The Easiest Way to Small, Boxy, Horrible Sounding Mixes

“You need to use all the bits”.

ClippingWonderful and ridiculously outdated advice for mixing in the digital world.  If you’re rocking a 24-bit mix, you don’t have to worry at all about somehow not using every single magical bit to get a good sounding mix.  What you should  be worried about is driving your mix too hard. When the meters on every track and aux channel are pushing up right towards 0, the mix is going to start sounding really, really bad.

This problem starts in the tracking stage (stop recording so damn hot, everybody!  Keep your peaks around -12!), but on the mix end we have no control over that.  What we can control is how hard we’re driving each bus and in turn, our master bus.

When you are running near the red on every track and every aux bus, your mix starts getting “smaller” and “boxier”.  Picture a 3D cube in front of you.  The left/right is the width of your mix (panning), the bottom/top is your bass/treble (EQ), the front/back is your depth (time based effects).  The harder you push your aux tracks and the harder you push each plugin, the smaller that box starts to get.  Instead of a nice, open sounding mix, you’re left with an undynamic and tiny mess.  What started as a massive cube, is now a small, flimsy cardboard box.

So what to do?  Easy:

Turn It Down.  Keep this general rule of thumb in mind: the track faders should be lower than your aux faders which should be lower than your master fader.  Of course not in every instance, but on the whole this will keep you out of trouble.

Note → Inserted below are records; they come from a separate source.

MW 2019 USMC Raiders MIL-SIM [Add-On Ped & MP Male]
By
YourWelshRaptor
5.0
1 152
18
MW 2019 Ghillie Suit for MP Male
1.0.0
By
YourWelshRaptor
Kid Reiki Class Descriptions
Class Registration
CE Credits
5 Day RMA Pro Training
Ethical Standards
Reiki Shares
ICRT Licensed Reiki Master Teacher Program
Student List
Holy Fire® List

Start the mix with the faders low rather than at unity.  When I import audio into my template to mix, I always pull all the faders way down.  I haven’t started a mix with faders at unity for yeeeeears.  Years, I say!  Yes, there will be some recordings where the tracks were recorded way too quiet and you need to pull them up.  But on the whole, this is the exception.  Start low and work your way up.

 

Think of what can be turned down, not what needs to come up.  Keep on eye on yourself to avoid the “fader snail race”, where a mix becomes an incremental volume war.  You know what I’m talking about: “Turn the bass up.  Now I can’t hear the guitars.  Turn the guitars up.  Now I can’t hear the vocals.  Turn the vocals up.  Now I can’t hear the bass…”.  Instead, start focusing on what can be turned down.

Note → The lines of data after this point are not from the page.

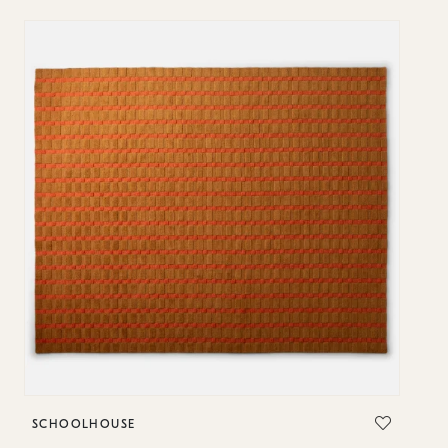
SCHOOLHOUSE
S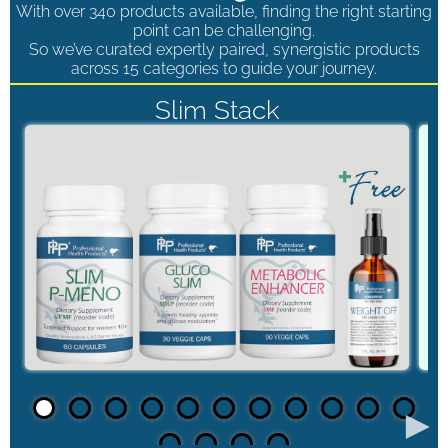
With over 340 products available, finding the right starting
point can be challenging.
So we’ve curated expertly paired, synergistic products
across 15 categories to guide your journey.
Slim Stack
►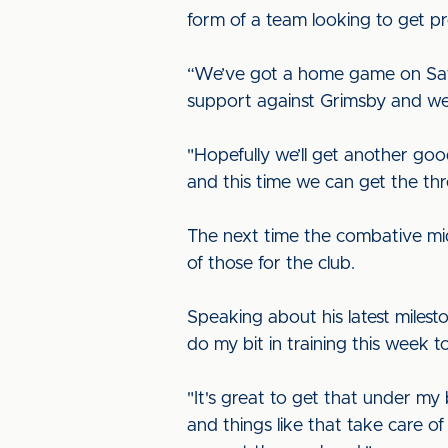
form of a team looking to get p
“We’ve got a home game on Satur
support against Grimsby and we 
"Hopefully we’ll get another goo
and this time we can get the th
The next time the combative mid
of those for the club.
Speaking about his latest milesto
do my bit in training this week
"It's great to get that under my
and things like that take care of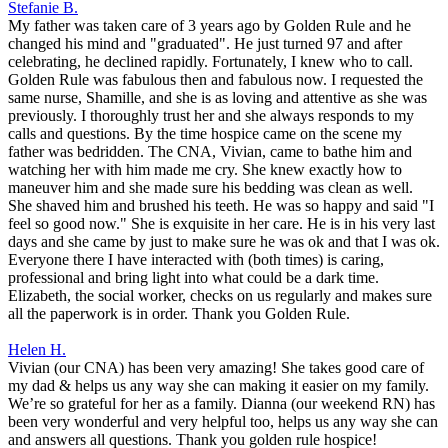
Stefanie B.
My father was taken care of 3 years ago by Golden Rule and he
changed his mind and "graduated". He just turned 97 and after
celebrating, he declined rapidly. Fortunately, I knew who to call.
Golden Rule was fabulous then and fabulous now. I requested the
same nurse, Shamille, and she is as loving and attentive as she was
previously. I thoroughly trust her and she always responds to my
calls and questions. By the time hospice came on the scene my
father was bedridden. The CNA, Vivian, came to bathe him and
watching her with him made me cry. She knew exactly how to
maneuver him and she made sure his bedding was clean as well.
She shaved him and brushed his teeth. He was so happy and said "I
feel so good now." She is exquisite in her care. He is in his very last
days and she came by just to make sure he was ok and that I was ok.
Everyone there I have interacted with (both times) is caring,
professional and bring light into what could be a dark time.
Elizabeth, the social worker, checks on us regularly and makes sure
all the paperwork is in order. Thank you Golden Rule.
Helen H.
Vivian (our CNA) has been very amazing! She takes good care of
my dad & helps us any way she can making it easier on my family.
We’re so grateful for her as a family. Dianna (our weekend RN) has
been very wonderful and very helpful too, helps us any way she can
and answers all questions. Thank you golden rule hospice!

This is especially important when the client is giving mix feedback.  When you hear more than a few “turn so-and-so up”, start thinking to yourself what needs to come down in order for so-and-so to be heard.  Stop the snail race before it even begins.

Watch how hard you’re hitting plugins.  If you have more than a few plugins on a track, bypass them one by one to make sure you aren’t driving any one too hard.  Maybe the 4th insert down the line is a compressor and is keeping the final level in check…but the 3 plugins before it are getting blasted.

Keep an eye on your master bus.  When all the plugins on your master channel are bypassed, you should be nowhere near 0.  If you even come close to clipping on your master fader throughout the song, everything needs to come down.  That’s not to say that the final mix can’t be crushed to within an inch of its life by limiting/compressing the master channel (if you’re in to that sort of thing).  But leave that for the end and make sure you have loads of headroom for you or the mastering guy to play with.

And finally, even though I’m hopefully only stating the obvious here…there is never, ever, ever any excuse for digital distortion in your mix.  None.  Ever. If you hit digital zero, you need to fix it.